There are three major credit bureaus, and typically lenders will report data to all three - although there are cases where some data only makes it to some bureaus, so it's often the case that if you request reports from each bureau and comb through the details, there will be differences. For instance, last year, I had my credit pulled as part of establishing a new contract with a propane vendor. It shows on my Experian report but not on my Equifax or Transunion reports.

Perhaps the most famous element of a credit report is the credit score. Credit scores were essentially invented to provide an arbitrary scale to measure risk. The intention of a credit score is to indicate the likelihood that a consumer may default on a loan in the near future.

Of course, that's a hard thing to predict, and different analyses result in different answers to that question. This has lead to the (often confusing) situation where credit scores may differ wildly, even when requested from the same bureau on the same day. Essentially, there are two major providers of scoring models - FICO and VantageScore Solutions (which is really just a conglomerate formed by the three major bureaus). Each of these scoring models is available in different versions, and new versions are released regularly. For the most part, the most current models from these two providers consider the same types of factors, but they weigh them differently.
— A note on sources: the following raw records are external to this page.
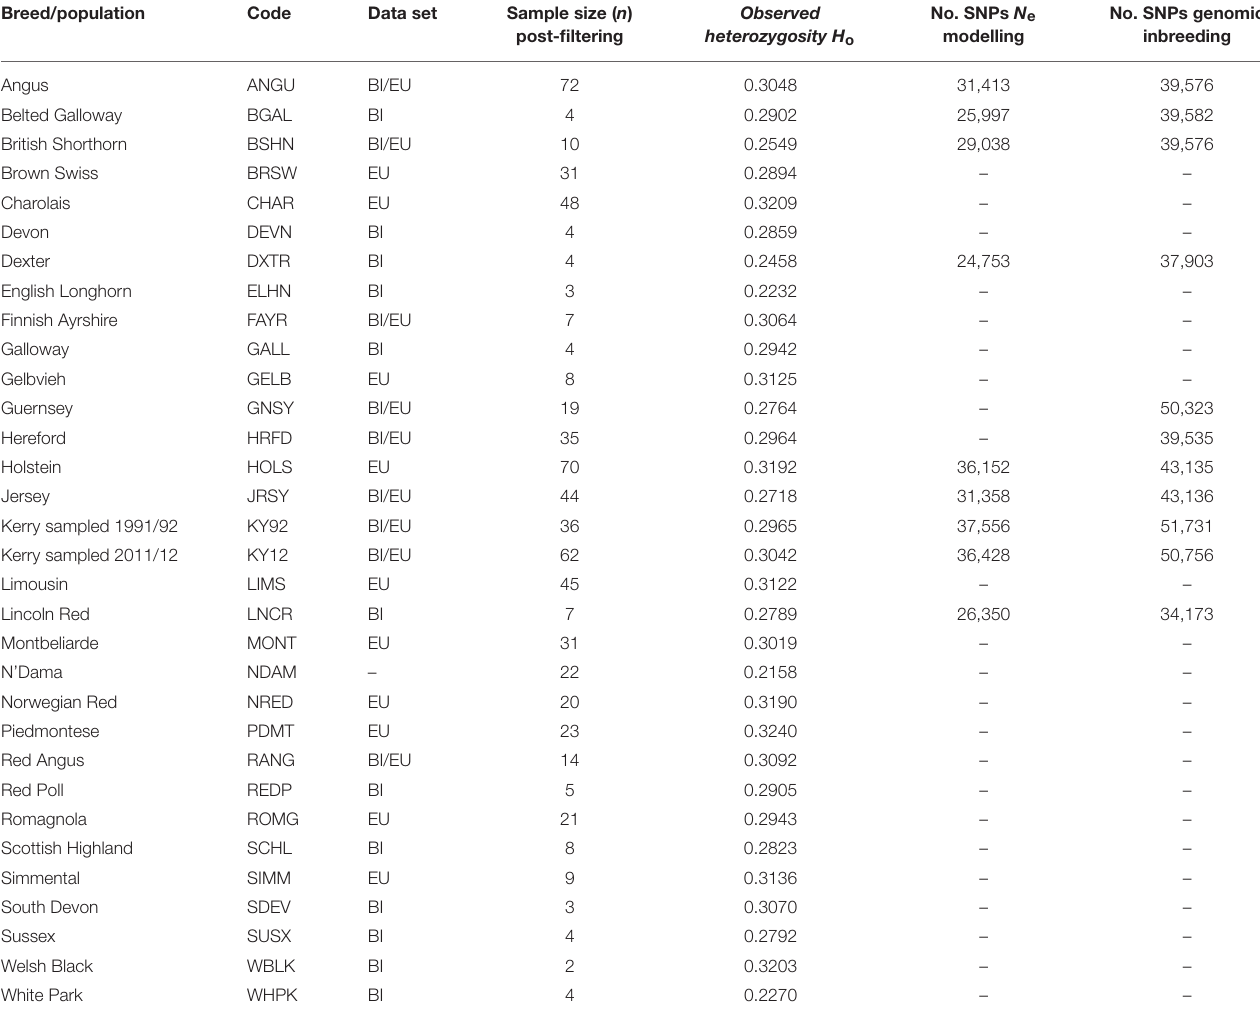
TABLE 2 | Breed/population sample size, observed heterozygosity and SNP filtering information.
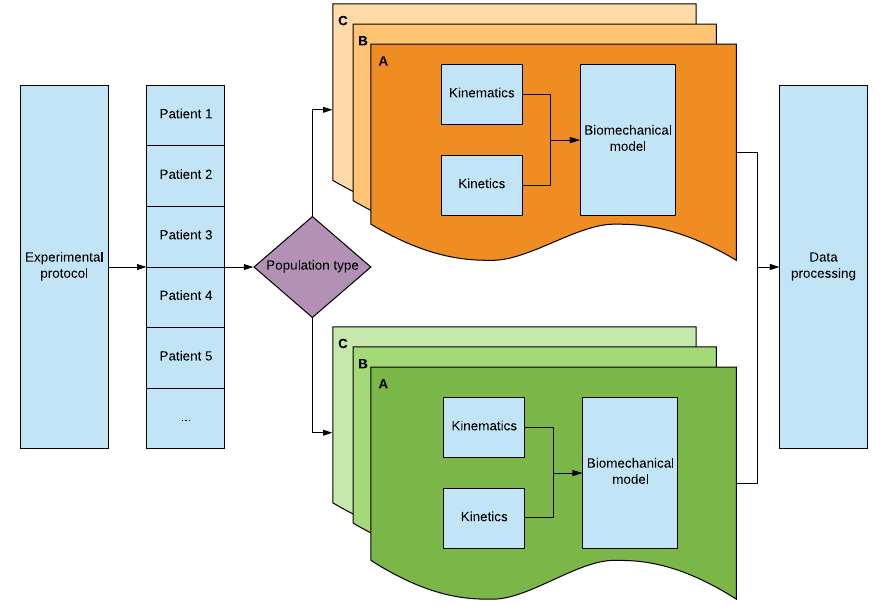
Figure 1. Diagram of the methodology developed which allows to study different patient populations using several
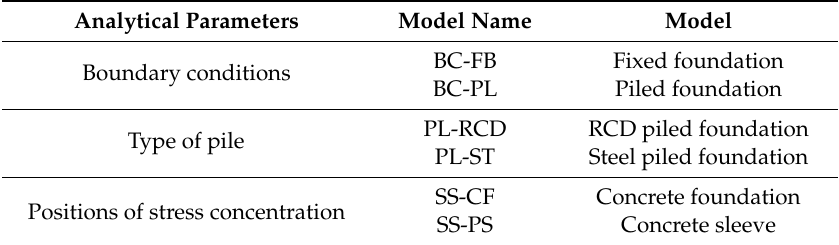
Table 6. Definition of structural models.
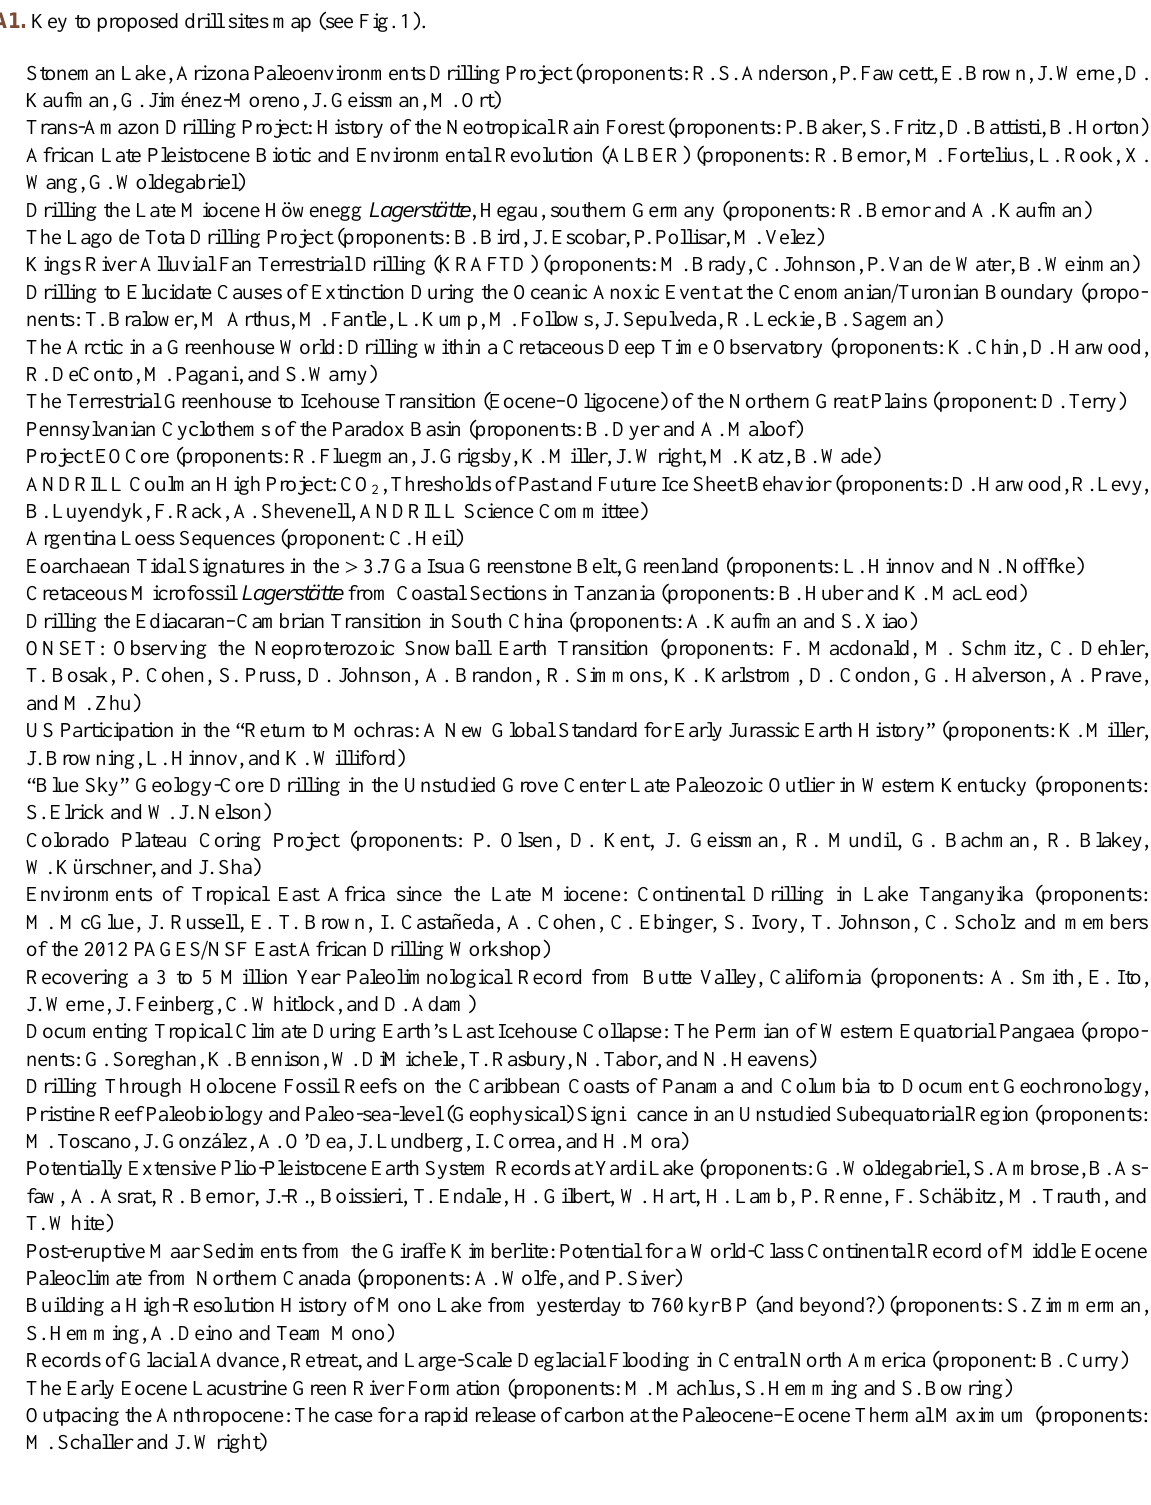
Table A1. Key to proposed drill sites map (see Fig.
To bring this back to your questions, you painted a scenario:

I consent to Business/Person A to run a credit report on me.

Person A runs a credit report on me. They get Credit Report A.
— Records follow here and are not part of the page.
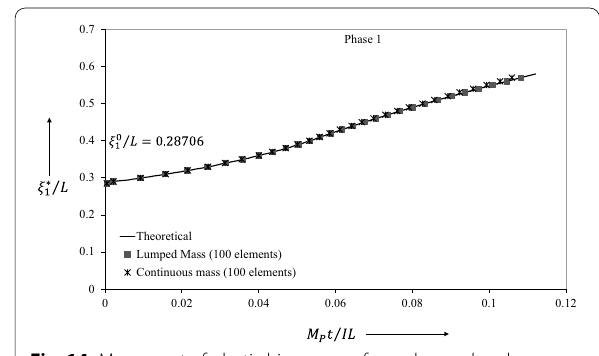
Fig. 14 Movement of plastic hinge away from clamped end ( P 0 = 12.5 P c )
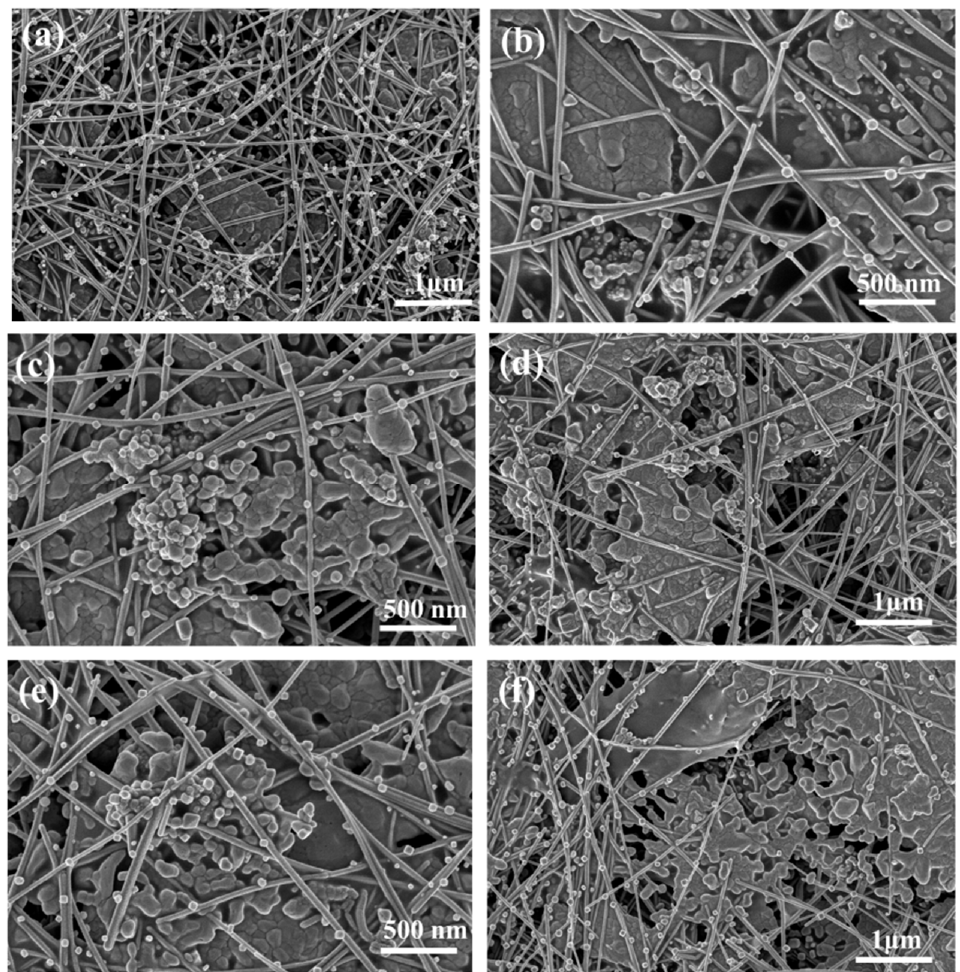
Figure 8. SEM images of silver paste paint film using WPU as the binder (sample F 20.0 P 2.5 W 7.5 ) at Table 7. Comparison of the ER of as-prepared composite silver pastes in this work with that of silver pastes in previous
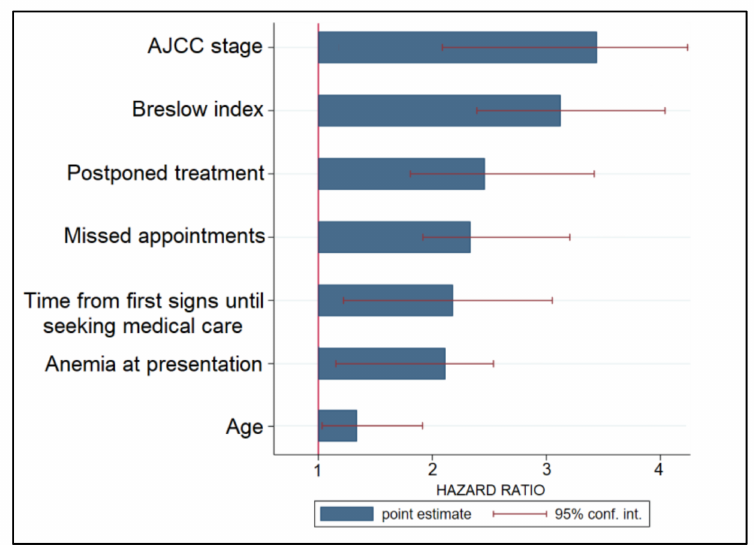
Figure 4. Risk factor analysis for disease progression in patients with malignant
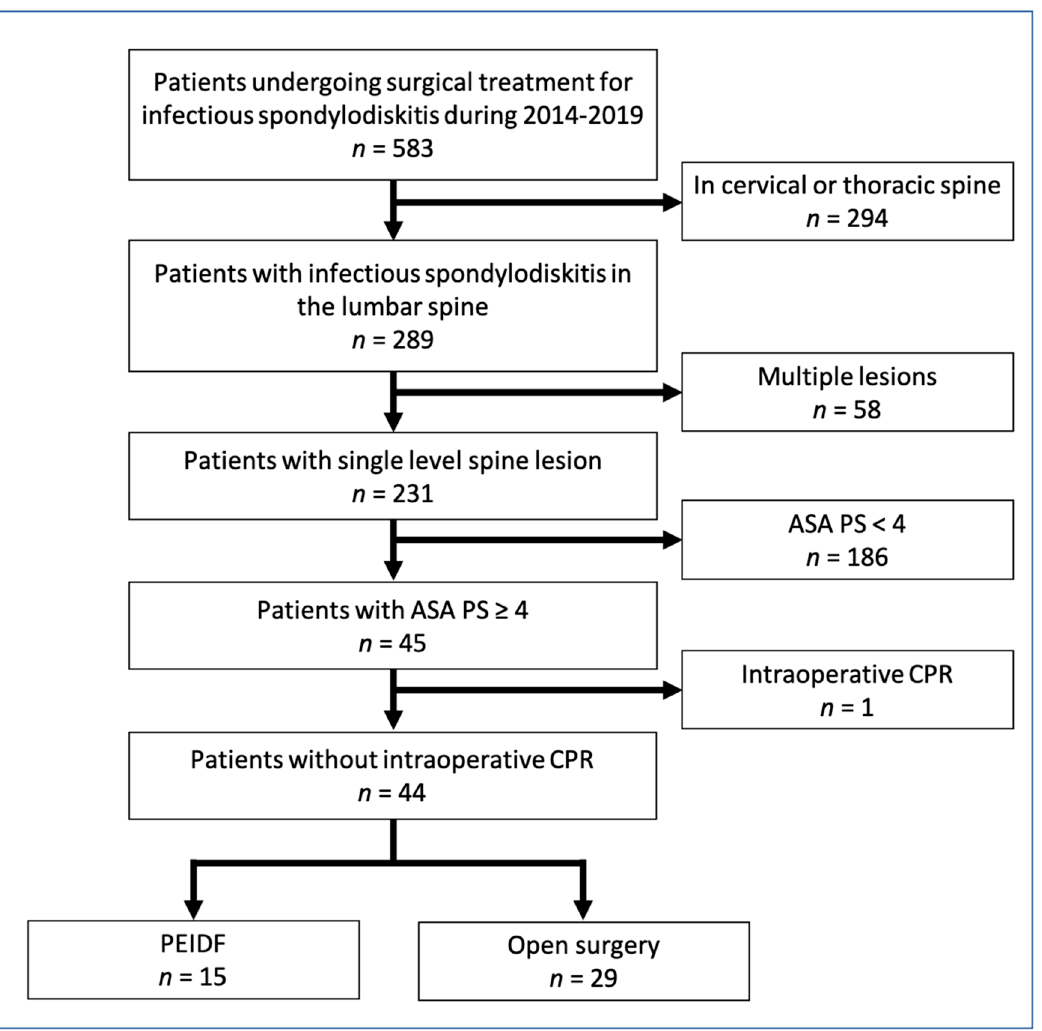
Figure 2. Flowchart of 2014–2019 cohort sample. ASA PS: American Society of Anesthesiologists physical status; CRP: C–reactive protein; PEIDF: percutaneous endoscopic interbody debridement and fusion.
I go to credit karma to get my credit report, we'll call this Credit Report B.

Is there a material difference between Credit Report A and Credit Report B?

Further, you clarified,

I'm interested in the content of the credit report about my credit worthiness, like if there's different personal information or credit history information between the reports or if they are identical.

There may be many material differences between the reports in terms of both the contents and how they are used to determine credit-worthiness. Firstly, a report is pulled by request from a specific bureau (although some services like CreditKarma pull from multiple bureaus by default). If Report A and Report B were pulled from differnt bureaus, there may be material differences between the two in terms of one containing things the other doesn't contain (my propane example above).

The second typical difference is the credit score. Besides pulling a report from a specific bureau, entities requesting credit reports can specify a specific scoring model.

This is important when services like CreditKarma are mentioned because they typically pull VantageScore-based scores, while many (most?) lenders use FICO to make actual lending decisions. This often leads to the case where a consumer is sitting in front of a loan officer showing them their phone, where the CreditKarma app says their credit score is X, while the loan officer looking at the bank's lending system is seeing a credit score of Y.

But even within the same brand of scoring model, there can be differences from version to version. For instance, if Report A was pulled with FICO 8 and Report B was pulled with FICO 9, and there were medical collections accounts reported for that consumer, the score pulled on FICO 9 will be slightly higher.